La concienciación social es latente en este aspecto, por eso hay demanda, mucha demanda; el azúcar moreno es menos refinado, por lo que está sujeto a menos “procesamiento”. Tiene más propiedades saludables que el blanco o refinado, como una mayor cantidad de vitamina B, por ejemplo.
¿Esto es cierto? Sí.
¿Cuánto es de cierto? Muy poco. No hay datos exactos, ya que en las diferentes fuentes de información en las que he investigado para la elaboración este artículo, en las fuentes fiables, hay oscilación de cantidades de esta vitamina B, convirtiéndose en una variable de confusión, si queremos cuantificar; el más “generoso” un 10%; el menos un 4%. ¿Nos quedamos con la mitad? Un 7% de diferencia de esta vitamina, sin olvidar, por supuesto, que el azúcar refinado es un producto, además de adictivo, muy dañino para nuestra salud, disparando los picos glucémicos, fomentando la obesidad y diabetes, por eso lo pedimos “moreno”.
Pero ¿Qué es el “azúcar moreno que nos dan en los restaurantes o compramos en super mercados?
El azúcar moreno de consumo comercial es el mismo que el blanco, sólo que, tintado con melaza, siendo éste el mismo que el blanquilla, sólo que un 400% más caro.
Si lo vemos de cerca, veremos la misma estructura, a excepción del color, porque el sabor y textura son exactamente iguales, con la variable del tinte de melaza, que es lo que lo distingue sensiblemente. Dependiendo de las marcas, puede contener más concentración de azúcar si cabe, que el blanquilla.

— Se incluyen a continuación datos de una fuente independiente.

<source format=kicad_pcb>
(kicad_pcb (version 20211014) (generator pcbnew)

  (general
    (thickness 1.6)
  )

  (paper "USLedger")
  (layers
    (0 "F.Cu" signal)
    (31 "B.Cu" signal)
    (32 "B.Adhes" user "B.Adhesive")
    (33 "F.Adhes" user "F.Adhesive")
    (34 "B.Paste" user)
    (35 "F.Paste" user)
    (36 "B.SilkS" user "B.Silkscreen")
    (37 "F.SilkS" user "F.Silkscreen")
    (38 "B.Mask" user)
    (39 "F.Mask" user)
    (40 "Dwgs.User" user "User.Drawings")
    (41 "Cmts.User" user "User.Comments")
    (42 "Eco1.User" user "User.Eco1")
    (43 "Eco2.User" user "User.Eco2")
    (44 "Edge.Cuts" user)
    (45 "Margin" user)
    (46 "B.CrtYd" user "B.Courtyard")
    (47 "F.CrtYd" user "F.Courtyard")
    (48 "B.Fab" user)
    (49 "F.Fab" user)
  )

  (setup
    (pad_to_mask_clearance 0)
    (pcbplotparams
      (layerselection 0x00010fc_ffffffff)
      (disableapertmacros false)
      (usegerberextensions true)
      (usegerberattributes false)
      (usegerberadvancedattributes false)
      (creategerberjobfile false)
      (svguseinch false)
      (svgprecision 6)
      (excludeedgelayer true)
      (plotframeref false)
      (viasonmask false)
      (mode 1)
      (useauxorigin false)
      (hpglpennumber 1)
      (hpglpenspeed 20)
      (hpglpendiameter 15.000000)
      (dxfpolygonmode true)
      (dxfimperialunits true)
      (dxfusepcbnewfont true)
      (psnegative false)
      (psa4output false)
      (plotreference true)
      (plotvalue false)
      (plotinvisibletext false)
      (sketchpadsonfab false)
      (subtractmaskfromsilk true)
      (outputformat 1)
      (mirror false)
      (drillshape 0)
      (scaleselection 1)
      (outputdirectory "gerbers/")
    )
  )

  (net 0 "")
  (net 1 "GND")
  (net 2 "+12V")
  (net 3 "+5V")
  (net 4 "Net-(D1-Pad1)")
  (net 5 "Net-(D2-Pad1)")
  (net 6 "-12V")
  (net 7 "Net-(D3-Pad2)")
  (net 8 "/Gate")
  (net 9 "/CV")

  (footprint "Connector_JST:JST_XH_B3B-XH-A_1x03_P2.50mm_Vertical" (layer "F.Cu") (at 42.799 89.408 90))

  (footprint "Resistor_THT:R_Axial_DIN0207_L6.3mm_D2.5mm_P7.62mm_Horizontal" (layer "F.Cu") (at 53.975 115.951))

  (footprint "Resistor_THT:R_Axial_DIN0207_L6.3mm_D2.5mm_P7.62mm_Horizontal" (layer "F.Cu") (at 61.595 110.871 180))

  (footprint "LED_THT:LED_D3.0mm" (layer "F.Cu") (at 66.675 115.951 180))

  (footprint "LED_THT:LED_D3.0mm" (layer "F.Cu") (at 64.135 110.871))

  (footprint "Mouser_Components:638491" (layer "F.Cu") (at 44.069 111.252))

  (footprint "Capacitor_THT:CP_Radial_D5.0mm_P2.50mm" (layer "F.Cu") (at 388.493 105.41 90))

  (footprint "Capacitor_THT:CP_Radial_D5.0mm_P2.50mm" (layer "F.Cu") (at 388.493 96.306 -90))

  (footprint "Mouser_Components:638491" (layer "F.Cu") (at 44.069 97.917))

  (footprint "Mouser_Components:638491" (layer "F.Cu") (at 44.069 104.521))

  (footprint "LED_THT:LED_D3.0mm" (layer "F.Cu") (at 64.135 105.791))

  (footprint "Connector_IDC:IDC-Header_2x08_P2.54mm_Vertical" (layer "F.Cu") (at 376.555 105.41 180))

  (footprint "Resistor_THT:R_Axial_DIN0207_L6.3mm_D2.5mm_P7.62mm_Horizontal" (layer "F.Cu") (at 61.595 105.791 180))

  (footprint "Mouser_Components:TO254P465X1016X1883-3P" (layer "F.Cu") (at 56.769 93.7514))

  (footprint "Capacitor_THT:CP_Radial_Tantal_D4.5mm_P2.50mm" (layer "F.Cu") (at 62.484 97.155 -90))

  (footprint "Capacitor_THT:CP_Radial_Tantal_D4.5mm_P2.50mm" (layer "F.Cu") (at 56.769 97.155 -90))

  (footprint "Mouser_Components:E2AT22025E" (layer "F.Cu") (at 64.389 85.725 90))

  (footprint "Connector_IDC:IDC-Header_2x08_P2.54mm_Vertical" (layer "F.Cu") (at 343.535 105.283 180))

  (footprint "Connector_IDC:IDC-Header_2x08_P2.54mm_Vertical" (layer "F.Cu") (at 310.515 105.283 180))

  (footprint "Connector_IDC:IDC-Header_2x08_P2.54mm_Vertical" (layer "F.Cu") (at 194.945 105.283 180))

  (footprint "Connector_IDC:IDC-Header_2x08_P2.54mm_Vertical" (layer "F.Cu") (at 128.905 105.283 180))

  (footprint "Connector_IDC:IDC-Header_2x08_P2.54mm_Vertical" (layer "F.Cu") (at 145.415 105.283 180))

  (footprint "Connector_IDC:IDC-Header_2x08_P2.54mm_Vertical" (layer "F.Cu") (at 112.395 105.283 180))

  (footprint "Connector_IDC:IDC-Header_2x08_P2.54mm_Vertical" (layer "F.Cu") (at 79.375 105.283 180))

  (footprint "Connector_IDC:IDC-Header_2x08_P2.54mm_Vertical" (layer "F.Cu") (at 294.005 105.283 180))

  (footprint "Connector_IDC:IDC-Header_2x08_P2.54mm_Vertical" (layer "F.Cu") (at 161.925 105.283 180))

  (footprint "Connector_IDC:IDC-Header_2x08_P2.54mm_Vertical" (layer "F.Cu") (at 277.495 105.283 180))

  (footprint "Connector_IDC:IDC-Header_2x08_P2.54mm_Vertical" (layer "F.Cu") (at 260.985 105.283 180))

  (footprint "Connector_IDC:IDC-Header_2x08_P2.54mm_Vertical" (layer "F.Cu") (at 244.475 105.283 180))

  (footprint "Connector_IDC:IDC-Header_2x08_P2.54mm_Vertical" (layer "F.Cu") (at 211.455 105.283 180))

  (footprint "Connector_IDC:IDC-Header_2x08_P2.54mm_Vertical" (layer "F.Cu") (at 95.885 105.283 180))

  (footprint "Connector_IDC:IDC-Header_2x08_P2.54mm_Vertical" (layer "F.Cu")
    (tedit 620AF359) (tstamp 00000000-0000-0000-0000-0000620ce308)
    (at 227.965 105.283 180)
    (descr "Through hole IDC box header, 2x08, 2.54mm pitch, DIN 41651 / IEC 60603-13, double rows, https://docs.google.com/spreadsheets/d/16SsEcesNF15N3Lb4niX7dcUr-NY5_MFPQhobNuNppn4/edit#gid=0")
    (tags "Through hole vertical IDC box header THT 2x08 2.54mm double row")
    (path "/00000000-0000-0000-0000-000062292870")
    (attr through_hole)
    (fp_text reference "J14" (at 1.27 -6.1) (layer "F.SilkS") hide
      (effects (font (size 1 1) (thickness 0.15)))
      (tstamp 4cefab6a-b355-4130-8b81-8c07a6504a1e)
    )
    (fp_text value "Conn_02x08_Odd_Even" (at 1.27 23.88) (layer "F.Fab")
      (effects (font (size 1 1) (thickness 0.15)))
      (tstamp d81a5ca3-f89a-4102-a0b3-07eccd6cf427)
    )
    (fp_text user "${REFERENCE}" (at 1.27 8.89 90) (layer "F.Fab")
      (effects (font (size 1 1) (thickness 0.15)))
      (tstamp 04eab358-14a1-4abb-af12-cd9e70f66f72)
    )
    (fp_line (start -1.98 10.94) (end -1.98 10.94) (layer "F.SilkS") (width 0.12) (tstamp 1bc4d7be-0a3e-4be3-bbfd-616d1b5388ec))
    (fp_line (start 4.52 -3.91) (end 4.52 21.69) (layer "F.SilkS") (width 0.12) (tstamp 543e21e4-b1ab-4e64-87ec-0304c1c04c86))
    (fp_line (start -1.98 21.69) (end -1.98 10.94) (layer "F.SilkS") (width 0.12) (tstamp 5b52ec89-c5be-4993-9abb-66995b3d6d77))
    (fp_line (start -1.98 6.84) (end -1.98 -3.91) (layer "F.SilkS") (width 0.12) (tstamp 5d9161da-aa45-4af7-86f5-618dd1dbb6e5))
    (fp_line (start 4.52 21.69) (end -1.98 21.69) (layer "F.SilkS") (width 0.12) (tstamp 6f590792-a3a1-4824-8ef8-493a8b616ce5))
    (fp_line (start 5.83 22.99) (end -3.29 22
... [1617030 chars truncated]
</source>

El precio de un kilo de azúcar blanco oscila entre 60 y 80 céntimos de euro. El de un kilo de azúcar moreno oscila entre 1,90 y los 4 euros, pudiendo llegar hasta los 8 euros, si el envase es elegante y bonito.

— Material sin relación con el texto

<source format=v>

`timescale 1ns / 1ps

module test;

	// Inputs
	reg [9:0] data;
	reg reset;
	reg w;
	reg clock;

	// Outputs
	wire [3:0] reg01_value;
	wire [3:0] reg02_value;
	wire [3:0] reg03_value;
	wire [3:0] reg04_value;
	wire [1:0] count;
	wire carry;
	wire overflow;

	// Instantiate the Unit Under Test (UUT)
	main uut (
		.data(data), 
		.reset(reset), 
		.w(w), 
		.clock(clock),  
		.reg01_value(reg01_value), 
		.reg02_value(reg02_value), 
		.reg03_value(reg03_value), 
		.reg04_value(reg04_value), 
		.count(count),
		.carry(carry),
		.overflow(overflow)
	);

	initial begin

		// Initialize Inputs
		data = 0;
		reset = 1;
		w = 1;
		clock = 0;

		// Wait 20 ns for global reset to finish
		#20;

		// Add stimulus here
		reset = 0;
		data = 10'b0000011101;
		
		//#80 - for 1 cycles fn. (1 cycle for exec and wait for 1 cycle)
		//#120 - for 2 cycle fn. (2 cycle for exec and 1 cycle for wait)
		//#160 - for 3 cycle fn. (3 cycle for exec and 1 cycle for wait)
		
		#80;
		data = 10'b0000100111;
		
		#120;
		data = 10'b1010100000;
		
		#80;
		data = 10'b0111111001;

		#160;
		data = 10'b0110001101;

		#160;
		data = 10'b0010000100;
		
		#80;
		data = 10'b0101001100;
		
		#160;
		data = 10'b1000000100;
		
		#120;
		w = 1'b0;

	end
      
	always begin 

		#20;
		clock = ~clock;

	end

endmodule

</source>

Hay empresas que incluso lo indican en su etiqueta, pero no es lo más habitual.
Lo indique o no, ha de saber, mi querido lector que el producto es prácticamente el mismo, sólo que mucho más caro.
Otra cosa es ya el azúcar integral, el azúcar de caña, que es el que es mucho más sano, aunque prohibitivamente caro y en realidad bastante insípido, además de poco comercial; es mucho más rentable este enfoque.
Por curiosidad, la próxima vez que en el super mercado vaya en búsqueda de “azúcar moreno” lea la información nutricional, podrá comprobar que el azúcar moreno lleva, melaza, jarabe de X, o algunos ingredientes que suelen terminar en “ina” o en “osa”; el azúcar puede llegar a tener hasta 50 nombres distintos, siendo lo mismo, diferenciándose exclusivamente por su concentración.